Measures to suppress the transmission of COVID-19 result in sharp declines in income among many poor households
FEWS NET is monitoring the multiple impacts of the COVID-19 pandemic on acute food insecurity in monitored countries. The following Global Food Security Alerts are a part of a monthly series that aim to provide an update of the effects of the COVID-19 pandemic on acute food insecurity across FEWS NET geographies, highlighting countries of greatest concern.
Summary
At the beginning of 2020, conflict, poor macroeconomic conditions, and weather shocks were already driving high food assistance needs across the globe. The onset and progression of the COVID-19 pandemic, and measures taken to suppress its spread, are likely to further increase the magnitude and severity of acute food insecurity. FEWS NET estimates 94 million people will be in need of humanitarian food assistance in 2020 across its 291 presence and remotely monitored countries, 55 percent above the five-year average of food assistance needs for the same countries, and a 25 percent increase in the span of just one year.
Status of the pandemic
The World Health Organization (WHO) estimates that between February 28 and April 23, 2020, 7,406 COVID-19 cases and 323 associated deaths were recorded across the 29 countries that FEWS NET monitors. This represents only the known scale of the outbreak, which is widely believed to be an underestimate due to limited testing. While it is not possible to predict the length and severity of the outbreak in each country, epidemiological models suggest a high number of cases is likely across the countries FEWS NET monitors, and this is expected to place a strain on already-burdened health systems; associated control measures will undermine the livelihood activities poor households depend on to buy food and non-food essentials.
Current and anticipated impacts on food availability and access
The negative effects of COVID-19 on acute food insecurity are driven in large part by the indirect impacts of the pandemic, as governments and communities put in place control measures to suppressthe spread of the virus. These control measures are restricting access to income-earning activities, resulting in real and immediate negative impacts on poor households’ ability to cover daily food needs. Although global supply chains are operating at near-normal levels, and near-average global food prices are anticipated due to ample global food supplies, localized disruptions to trade flows within some countries are already being reported; these are likely to result in periodic market shortages and volatile prices for select commodities. In some cases, measures are also impeding physical access to markets. Furthermore, due to a likely decline in export earnings linked to reduced global demand for commodities like oil, metals, textiles, and high-valued agricultural crops (IMF), many countries of concern are expected to face a decline in critical export earnings. This reduction, and the subsequent anticipated depreciation of local currencies, may lead to an increase in the cost of imported goods in local markets.
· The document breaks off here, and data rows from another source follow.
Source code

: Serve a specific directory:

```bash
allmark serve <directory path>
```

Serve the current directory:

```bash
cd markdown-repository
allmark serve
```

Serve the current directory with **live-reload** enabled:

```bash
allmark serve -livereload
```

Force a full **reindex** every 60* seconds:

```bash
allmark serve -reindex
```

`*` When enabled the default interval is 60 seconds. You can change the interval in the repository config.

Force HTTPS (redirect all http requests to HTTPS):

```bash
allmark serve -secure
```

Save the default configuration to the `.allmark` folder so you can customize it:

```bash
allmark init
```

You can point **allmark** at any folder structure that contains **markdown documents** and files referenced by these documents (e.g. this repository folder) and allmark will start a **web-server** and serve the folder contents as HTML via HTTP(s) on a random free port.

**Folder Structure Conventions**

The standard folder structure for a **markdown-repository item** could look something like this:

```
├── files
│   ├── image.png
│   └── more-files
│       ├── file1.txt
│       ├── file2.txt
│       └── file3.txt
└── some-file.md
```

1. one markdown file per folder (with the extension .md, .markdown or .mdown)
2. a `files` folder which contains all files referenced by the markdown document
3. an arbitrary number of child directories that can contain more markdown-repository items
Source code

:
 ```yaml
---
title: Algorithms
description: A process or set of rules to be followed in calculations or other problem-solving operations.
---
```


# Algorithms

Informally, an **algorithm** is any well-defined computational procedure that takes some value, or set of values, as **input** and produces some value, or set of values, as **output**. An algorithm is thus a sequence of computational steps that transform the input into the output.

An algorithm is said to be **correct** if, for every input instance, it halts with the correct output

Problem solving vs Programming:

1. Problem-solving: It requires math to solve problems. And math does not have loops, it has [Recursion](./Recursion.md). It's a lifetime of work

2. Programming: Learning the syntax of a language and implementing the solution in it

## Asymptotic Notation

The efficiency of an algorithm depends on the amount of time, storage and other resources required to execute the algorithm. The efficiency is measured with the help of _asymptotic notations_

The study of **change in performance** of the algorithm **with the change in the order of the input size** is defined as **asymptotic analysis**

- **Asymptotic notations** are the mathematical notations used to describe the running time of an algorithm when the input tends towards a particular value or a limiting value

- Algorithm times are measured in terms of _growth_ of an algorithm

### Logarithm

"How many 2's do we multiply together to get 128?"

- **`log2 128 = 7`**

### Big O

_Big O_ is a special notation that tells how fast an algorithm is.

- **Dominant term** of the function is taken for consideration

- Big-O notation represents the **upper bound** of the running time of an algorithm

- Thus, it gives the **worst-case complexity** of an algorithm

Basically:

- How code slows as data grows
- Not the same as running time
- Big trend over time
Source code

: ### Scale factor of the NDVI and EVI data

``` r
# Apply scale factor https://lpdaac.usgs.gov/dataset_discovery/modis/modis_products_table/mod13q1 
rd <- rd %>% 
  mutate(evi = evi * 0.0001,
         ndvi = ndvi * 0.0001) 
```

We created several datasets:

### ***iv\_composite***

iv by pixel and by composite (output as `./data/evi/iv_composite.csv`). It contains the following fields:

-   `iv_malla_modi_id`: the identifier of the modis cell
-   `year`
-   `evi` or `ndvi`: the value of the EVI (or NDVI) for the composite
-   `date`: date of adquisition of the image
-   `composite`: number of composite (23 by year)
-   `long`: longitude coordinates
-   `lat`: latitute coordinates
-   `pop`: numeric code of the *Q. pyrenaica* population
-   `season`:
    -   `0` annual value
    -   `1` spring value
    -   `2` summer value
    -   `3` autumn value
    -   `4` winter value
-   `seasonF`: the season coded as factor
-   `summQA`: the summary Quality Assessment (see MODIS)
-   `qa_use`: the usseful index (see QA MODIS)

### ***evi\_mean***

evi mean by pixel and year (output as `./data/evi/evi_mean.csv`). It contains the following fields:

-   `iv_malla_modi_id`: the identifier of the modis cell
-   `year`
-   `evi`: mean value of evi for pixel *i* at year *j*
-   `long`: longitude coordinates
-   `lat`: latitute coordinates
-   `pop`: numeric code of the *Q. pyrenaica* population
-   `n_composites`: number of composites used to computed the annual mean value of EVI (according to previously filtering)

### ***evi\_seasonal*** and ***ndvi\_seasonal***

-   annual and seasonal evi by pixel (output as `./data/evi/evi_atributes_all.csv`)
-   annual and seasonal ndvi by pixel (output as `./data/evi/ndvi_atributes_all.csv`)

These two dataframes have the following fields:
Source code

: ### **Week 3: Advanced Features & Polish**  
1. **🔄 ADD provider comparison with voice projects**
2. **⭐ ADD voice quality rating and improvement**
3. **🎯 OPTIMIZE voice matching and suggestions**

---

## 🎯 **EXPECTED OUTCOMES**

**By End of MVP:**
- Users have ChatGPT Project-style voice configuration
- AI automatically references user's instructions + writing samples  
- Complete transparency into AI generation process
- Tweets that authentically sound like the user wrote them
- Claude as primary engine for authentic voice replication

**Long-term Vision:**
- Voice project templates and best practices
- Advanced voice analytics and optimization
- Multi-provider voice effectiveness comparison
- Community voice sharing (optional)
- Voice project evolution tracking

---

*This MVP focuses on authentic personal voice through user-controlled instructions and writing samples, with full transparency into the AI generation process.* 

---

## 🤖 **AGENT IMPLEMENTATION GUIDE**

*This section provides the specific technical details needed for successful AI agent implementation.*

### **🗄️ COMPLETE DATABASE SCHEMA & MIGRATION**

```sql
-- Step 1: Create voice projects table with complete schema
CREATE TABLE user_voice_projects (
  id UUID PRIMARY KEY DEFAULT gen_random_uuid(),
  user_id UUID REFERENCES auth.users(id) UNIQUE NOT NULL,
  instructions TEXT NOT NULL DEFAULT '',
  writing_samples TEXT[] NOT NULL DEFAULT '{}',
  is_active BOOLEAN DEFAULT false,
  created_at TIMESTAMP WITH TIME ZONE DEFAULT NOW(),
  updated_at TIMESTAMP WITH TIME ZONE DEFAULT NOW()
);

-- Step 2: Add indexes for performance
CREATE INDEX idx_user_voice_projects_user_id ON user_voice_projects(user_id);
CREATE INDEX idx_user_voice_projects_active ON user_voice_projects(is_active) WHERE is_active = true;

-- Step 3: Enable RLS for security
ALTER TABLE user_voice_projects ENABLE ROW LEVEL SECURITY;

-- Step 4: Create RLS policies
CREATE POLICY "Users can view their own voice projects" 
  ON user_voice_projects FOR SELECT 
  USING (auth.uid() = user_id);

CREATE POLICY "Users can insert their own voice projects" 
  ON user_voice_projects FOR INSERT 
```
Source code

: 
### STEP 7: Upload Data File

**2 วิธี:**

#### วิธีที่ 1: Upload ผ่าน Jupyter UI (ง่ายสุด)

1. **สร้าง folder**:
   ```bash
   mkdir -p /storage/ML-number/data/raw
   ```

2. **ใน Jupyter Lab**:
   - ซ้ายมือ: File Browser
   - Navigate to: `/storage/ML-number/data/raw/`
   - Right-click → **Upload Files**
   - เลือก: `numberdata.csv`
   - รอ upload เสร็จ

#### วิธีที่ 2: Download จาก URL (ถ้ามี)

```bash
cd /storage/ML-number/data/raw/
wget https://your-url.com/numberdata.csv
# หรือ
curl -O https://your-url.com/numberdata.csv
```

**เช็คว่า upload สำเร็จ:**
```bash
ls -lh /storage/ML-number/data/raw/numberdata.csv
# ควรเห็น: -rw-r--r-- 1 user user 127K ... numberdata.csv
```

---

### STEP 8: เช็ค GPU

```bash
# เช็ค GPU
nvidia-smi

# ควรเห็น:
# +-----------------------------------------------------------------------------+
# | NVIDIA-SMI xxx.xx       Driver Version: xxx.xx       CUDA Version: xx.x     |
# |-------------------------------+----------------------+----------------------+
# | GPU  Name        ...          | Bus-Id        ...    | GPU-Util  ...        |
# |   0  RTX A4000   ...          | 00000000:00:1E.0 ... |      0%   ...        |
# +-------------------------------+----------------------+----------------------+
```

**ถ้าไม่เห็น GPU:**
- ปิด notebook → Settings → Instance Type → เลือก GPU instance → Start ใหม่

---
Projected humanitarian food assistance needs
Access to food is increasingly constrained for millions of households across the globe as countries implement necessary measures to suppress the spread of COVID-19 that, at the same time, restrict vital income-earning opportunities. Urban and peri-urban poor households constitute a majority of the increase in needs, though most of the global population in need of food assistance remains the rural poor. Overall, an estimated 94 million people across the 29 countries monitored by FEWS NET are likely to face Crisis (IPC Phase 3) or worse outcomes and will need urgent humanitarian food assistance.
Greater severity of acute food insecurity is also likely among some already food insecure populations.